History is full of these moments. The Athenian democracy condemned Socrates to death. The French Revolution proclaimed liberty and filled the guillotine. The Weimar Republic voted itself into dictatorship. If democracy cannot be evil, then what are these examples but its shadow?

The myth says democracy is the natural endpoint of history. But no: it is the exception, fragile, and often brief. It flourished under Pericles for a generation, before tearing itself apart with demagogues and bribery. Even the Greeks could not keep democracy in check. Why should we imagine ourselves wiser?

And if we ask why the U.S. can get away with this — why it can wage wars, stage interventions, live in contradictions without collapsing under the weight of them — the answer lies in the structure itself. The people are kept trivial, fed bread and circuses. Football, celebrity scandals, partisan theater on television. The crowd is entertained, distracted, given the sense of participation while nothing truly changes.

Meanwhile the elites act without restraint. Corporations fund campaigns. Lobbyists write laws. Presidents come and go, but the machinery of empire runs on. And because the United States lives inside a bubble — two oceans as walls, unmatched military power as insurance — it never faces the consequences others must face. No empire could get away with this in the long run, but America can in the short run, and so it does.

And Switzerland? Always presented as the shining exception. The people voting on every issue, the poster child of direct democracy. But scratch the surface, and the illusion cracks.

Have the people ever truly voted for the endless flow of immigrants? Yes — they voted against it in 2015 with the Masseneinwanderungsinitiative. 

The Swiss majority spoke.
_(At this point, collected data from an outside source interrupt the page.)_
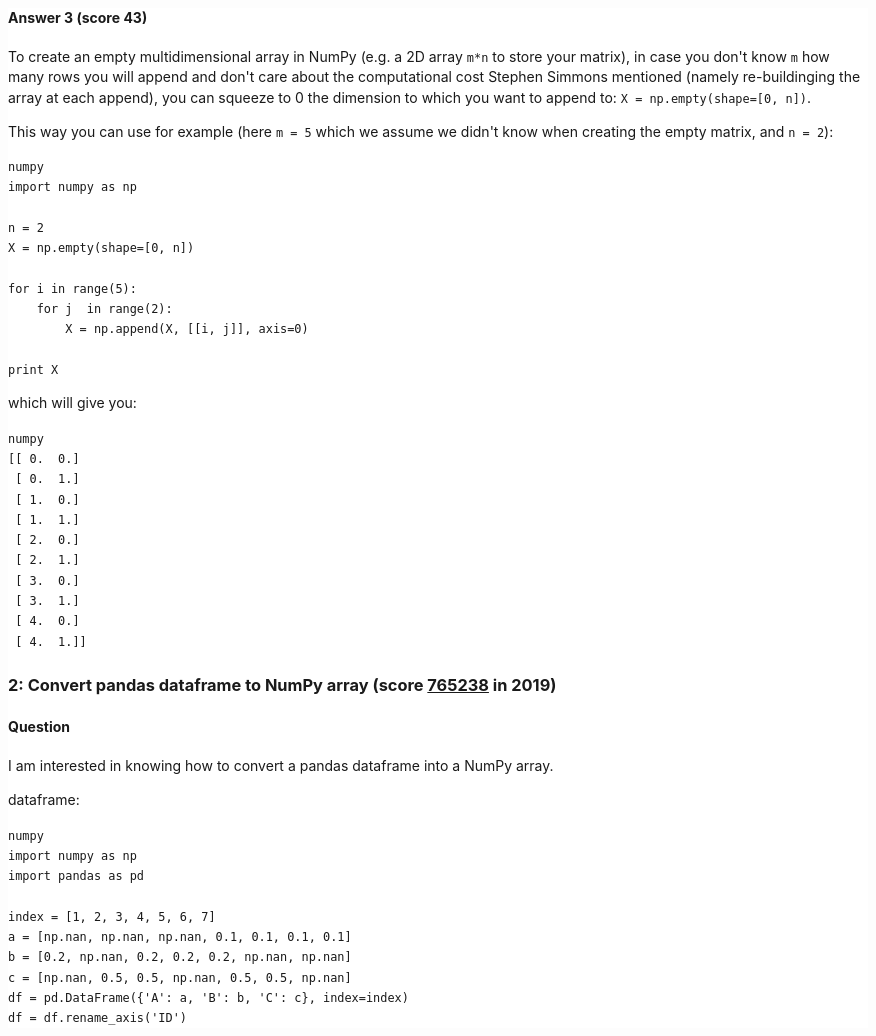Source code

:#### Answer 3 (score 43)
To create an empty multidimensional array in NumPy (e.g. a 2D array `m*n` to store your matrix), in case you don't know `m` how many rows you will append and don't care about the computational cost Stephen Simmons mentioned (namely re-buildinging the array at each append), you can squeeze to 0 the dimension to which you want to append to: `X = np.empty(shape=[0, n])`.  

This way you can use for example (here `m = 5` which we assume we didn't know when creating the empty matrix, and `n = 2`):  

```
numpy
import numpy as np

n = 2
X = np.empty(shape=[0, n])

for i in range(5):
    for j  in range(2):
        X = np.append(X, [[i, j]], axis=0)

print X
```

which will give you:  

```
numpy
[[ 0.  0.]
 [ 0.  1.]
 [ 1.  0.]
 [ 1.  1.]
 [ 2.  0.]
 [ 2.  1.]
 [ 3.  0.]
 [ 3.  1.]
 [ 4.  0.]
 [ 4.  1.]]
```

</b> </em> </i> </small> </strong> </sub> </sup>

### 2: Convert pandas dataframe to NumPy array (score [765238](https://stackoverflow.com/q/13187778) in 2019)

#### Question
I am interested in knowing how to convert a pandas dataframe into a NumPy array.  

dataframe:  

```
numpy
import numpy as np
import pandas as pd

index = [1, 2, 3, 4, 5, 6, 7]
a = [np.nan, np.nan, np.nan, 0.1, 0.1, 0.1, 0.1]
b = [0.2, np.nan, 0.2, 0.2, 0.2, np.nan, np.nan]
c = [np.nan, 0.5, 0.5, np.nan, 0.5, 0.5, np.nan]
df = pd.DataFrame({'A': a, 'B': b, 'C': c}, index=index)
df = df.rename_axis('ID')
```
And yet it was ignored, neutralized, diluted until it fit the elites’ program. That is the pattern: when the people vote “wrong,” the vote is run again, or buried in technicalities, or simply defied. Sometimes three or four rounds, until fatigue sets in and the “right” answer emerges.

The same with Europe. Repeatedly, the people have said no to joining the EU. And yet, step by step, deal by deal, Switzerland has been drawn into the EU’s orbit until the difference is cosmetic. Did the people vote for this? No. But it is happening anyway.

And COVID exposed the farce most brutally. Yes, there were referendums — but what kind of free vote is it when the media hammers only one answer day and night, branding dissenters as dangerous, unpatriotic, insane? A referendum under propaganda is not democracy. It is manipulation dressed up as choice.

So even in Switzerland, the great “success story,” democracy is no more than a charade. The people are allowed to play at sovereignty, to feel proud of their little votes, while the real direction of the country is set elsewhere, by elites who will not be stopped by the will of the people.

Let’s stop lying to ourselves. Democracy has never been the rule of the people, but the rule of elites laundering their will through ballots and parliaments. 

Democracy feeds not on freedom, but on obedience dressed up as choice. It is not the end of history, it is the oldest trick in the book.